Uber regional boss gains North Asian role


Anderson steps up as local opposition to company firms

Uber regional boss gains North Asian role
Susan Anderson

 

Uber may be the bugbear of the wider transport industry and its union but its regional general manager is seen to have done so well the company has promoted her.

Susan Anderson is taking on an expanding leadership role to include Uber’s rides businesses across North Asia, adding to her existing portfolio of Australia and New Zealand.

As regional general manager, ANZ and North Asia, Anderson will be responsible for "serving riders and drivers and unlocking further growth in Japan, South Korea, Taiwan and Hong Kong", the international company says.

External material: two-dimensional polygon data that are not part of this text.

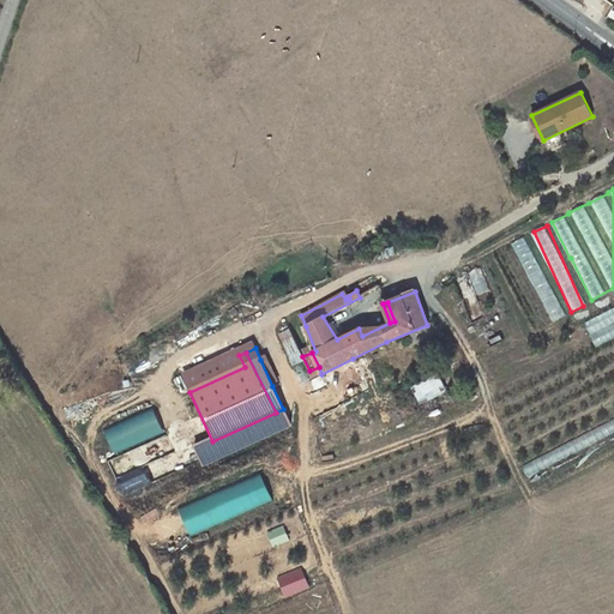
[(266,357),(260,360),(272,386),(278,384),(266,357)]
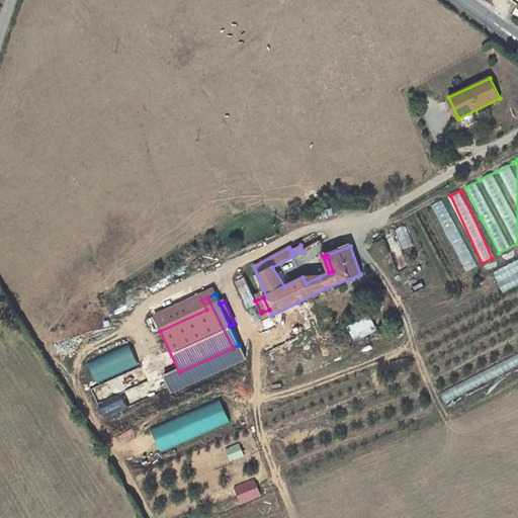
[(312,331),(297,303),(271,316),(259,321),(272,350),(312,331)]
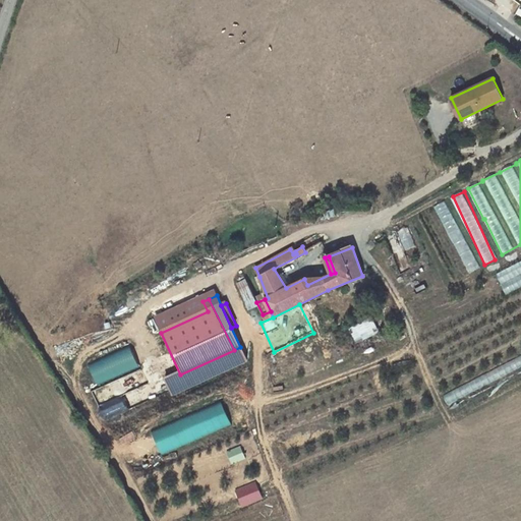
[(381,332),(374,317),(351,327),(356,342),(381,332)]
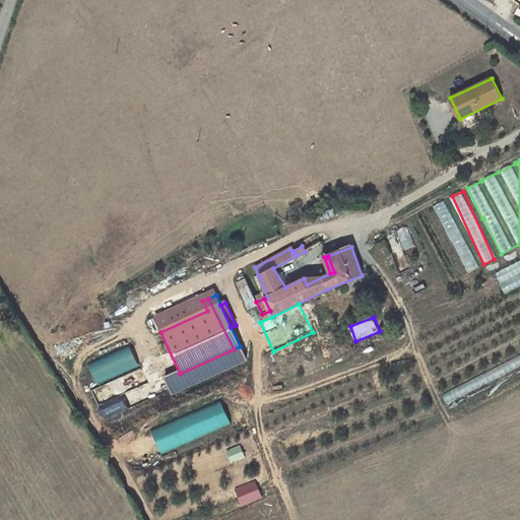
[(240,346),(234,349),(242,366),(248,363),(240,346)]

"North Asia is strategic priority and hub of innovation for Uber as the region embraces safe, reliable transportation options that incorporate technology.

"We are partnering with cities on a range of products and services, and the region is at the forefront of our global push to bring taxis onto the platform with the help of world class technology.

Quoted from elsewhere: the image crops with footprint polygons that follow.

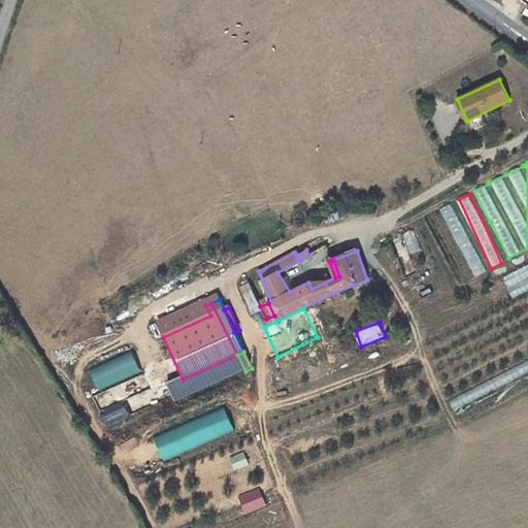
[(131,354),(89,373),(99,395),(141,375),(131,354)]
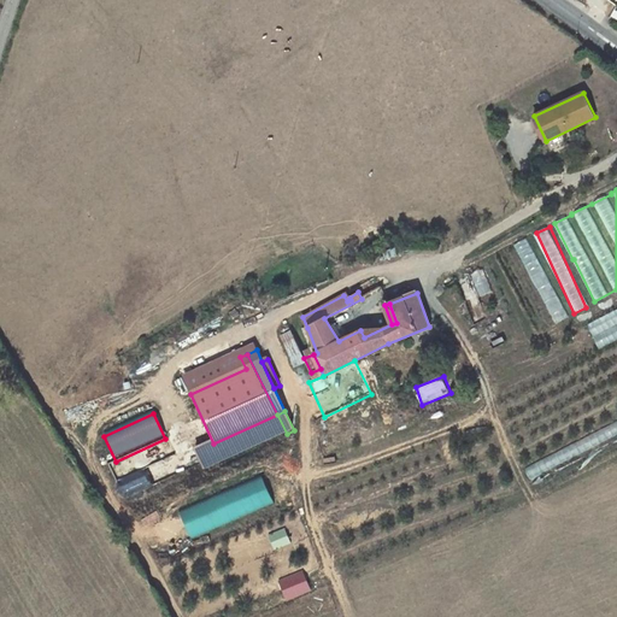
[(204,472),(287,434),(277,415),(213,444),(194,452),(204,472)]
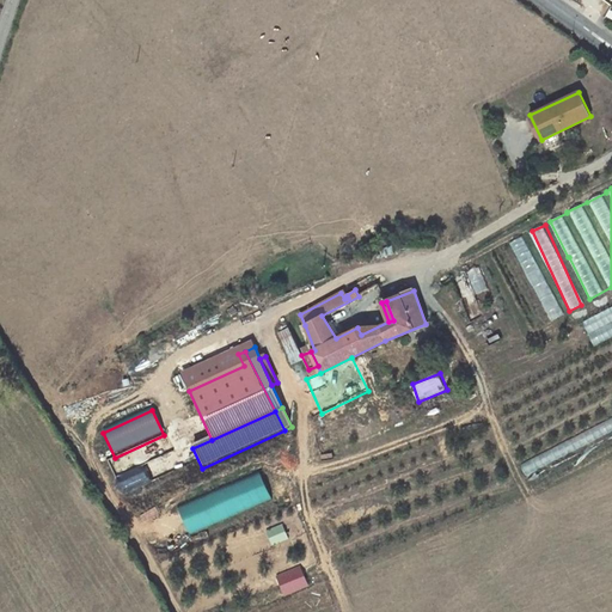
[(124,490),(184,464),(178,448),(117,475),(124,490)]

"Over the last two years Susan has successfully grown our rides offering in Australia and New Zealand ensuring full regulatory compliance, an exceptional bench of diverse leaders and a clear competitive advantage anchored to products tailored to the Australian market and an ambitious expansion to 51 new cities. 

"She is uniquely placed to take on this new challenge."


Read of the concern raised about the ‘uberisation’ of freight, here


Before joining Uber, Anderson had operational and leadership roles at Bain & Company and Amazon. 

"I’m thrilled to bring the best of Uber to North Asia to help unlock the potential in the region," she says

 "By listening to governments, our partners and the transport community, I’m looking forward to serving the riders and drivers who rely on Uber every day."        

The Transport Workers Union (TWU) has a continuing campaign underway against Uber, accusing it of exploiting its drivers, and both the union and trucking industry bodies distrust the likely advent of Uber Freight, which promises to replicate in the industry its disruptive impact on taxis.

Both arms of the industry also have significant concerns about Amazon.